EXCERPTED PASSAGE ::

# How many near Pittsburgh, PA?



## drnuncheon (Feb 12, 2002)

I'm getting all jealous of the Boston games, especially since I didn't know but one of them when I lived up there.

Now I'm in Glenshaw, just north of Pittsburgh on Rt 8. Anyone in the area 'sides me and my two players?  Maybe we need a Pittsburgh game day...

J


----------



## Dr. Zoom (Feb 12, 2002)

I live in the Pittsburgh area.  Beaver is just 15 minutes north of the airport.  I currently am only DMing and would love to play on a regular basis in another group.  Send me an email if you are interested.

If there are many in the area, I would be interested in getting together for some kind of gaming activity.


----------



## drnuncheon (Feb 13, 2002)

Well, that's one...  I've lived in the North Hills area all my life, except for college and a 5-year stint up in Boston that I just got back from.

Where do you do your game shopping way out there? We've got Game Masters down my way, on Babcock (just off of McKnight).  Conveniently close to my route home.  (Convenient for the owner anyway.)

What's your game like?  My story hour is over on the EN boards but I'd want to do something different for a group larger than 2 players.

J


----------



## Dr. Zoom (Feb 21, 2002)

Sorry for the delay in the reply.  I changed my email and the boards never sent the confirmation email, so I was locked out from posting to a read-only status.

Games Galore used to be near the Beaver Valley Mall in Monaca.  But they moved to Moon Twp.  I still go there, just not as much.  Waldenbooks is the only place I know in Beaver County that carries D&D material and the magazines.  Sometimes I go the Phantom, too, or Games Unlimited in Squirrel Hill.  I am not familiar with Game Masters.  I will have to visit next time I am in that area.  I currently subscribe to Dragon and buy Dungeon at the stores.  I also have purchased things over the internet.  That's nice and convenient, and usually comes with a discount.

GIVEN INFORMATION ::
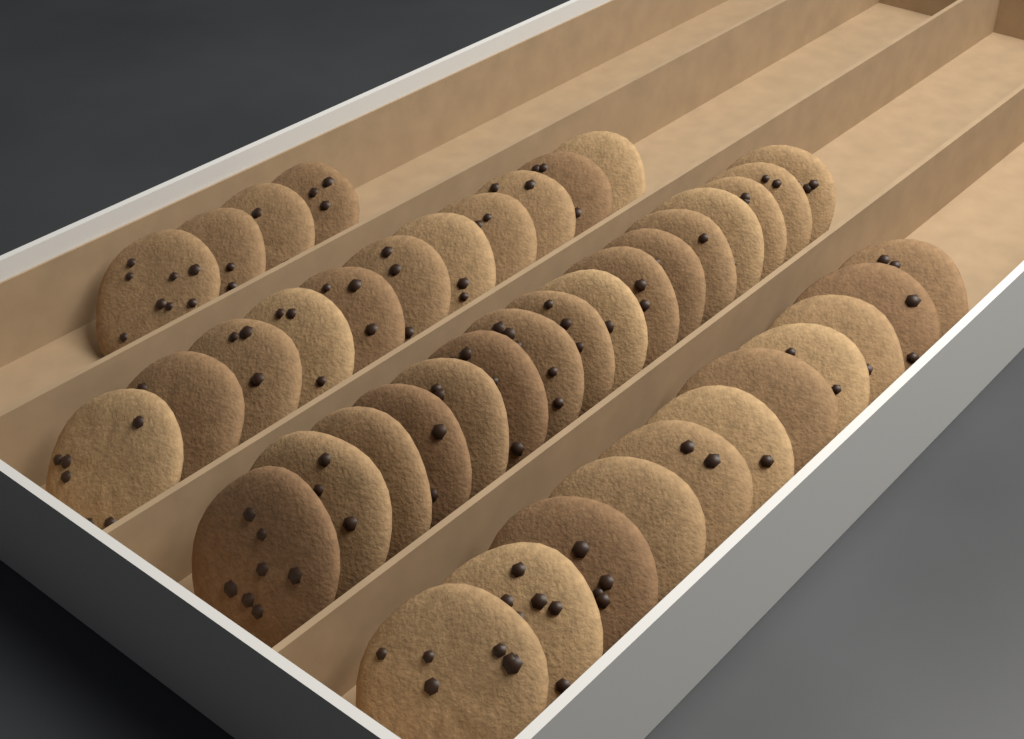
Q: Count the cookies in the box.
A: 42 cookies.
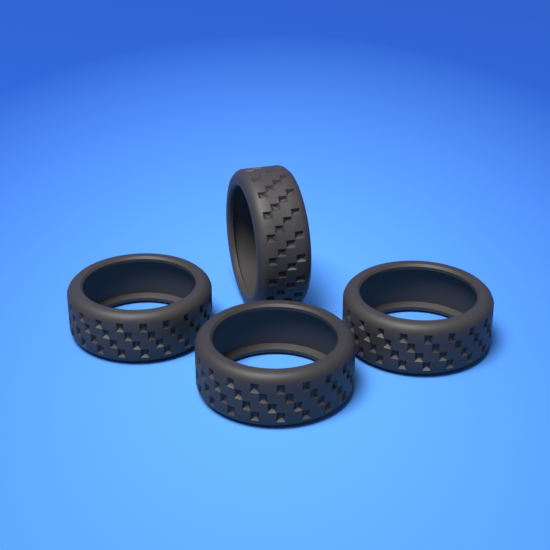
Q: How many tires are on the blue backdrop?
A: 4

WHAT IS ASKED ::
A) Answer these about the Pittsburgh gaming thread:
(i) In which town does drnuncheon say he now lives?
(ii) How far from the airport is Beaver, according to Dr. Zoom?
(iii) Where did Games Galore move?
B) Pick up the Pittsburgh gaming thread where it stops and keep it going.
The material above plays no part here.

IN RESPONSE ::
A)
(i) Glenshaw
(ii) 15 minutes north of it
(iii) Moon Twp.

B)
I have read most of your story hour and your game sounds interesting.  Two players makes it tough sometimes.  I currently DM for my long-standing group.  We all grew up together and remain friends.  We are playing in Greyhawk and I am running the published adventures from WotC.  The characters are 4th level and are about to gain 5th level.  The paladin is 5th level already.  The group consists of 6 players plus myself.  Two players attend intermitantly.  We have a paladin, ranger/rogue/fighter, barbarian, monk, cleric, and wizard.  Their stat blocks and backgrounds are over at the Rogues Gallery.


----------



## Aquastav (Mar 3, 2002)

Hey guys, I currently live in Coraopolis and would love to join an active game.  Unfortunately I am a busy professional so I doubt I'd be able to make a weekly session, but every other week I could get away with (wife and work permitting)  Contact me if interested!   Thanks- Steve


----------



## Nightfall (Mar 4, 2002)

Well Doc, love to join you Pittsburghers, but it's a little far for me to drive just now.  Morgantown though is ALWAYS open if you guys need a place to run a game.  Email me if interested. I play, I run, I am. Hopefully I think.


----------



## Dr. Zoom (Mar 4, 2002)

My group does not play on a regular basis.  We end up playing about twice a month on average, but usually the games are arranged at the last minute.  Not the best of circumstances, but it's better than nothing.   

I would not mind looking into the possibility of meeting with you guys and seeing if we can get a game going.  What do you say?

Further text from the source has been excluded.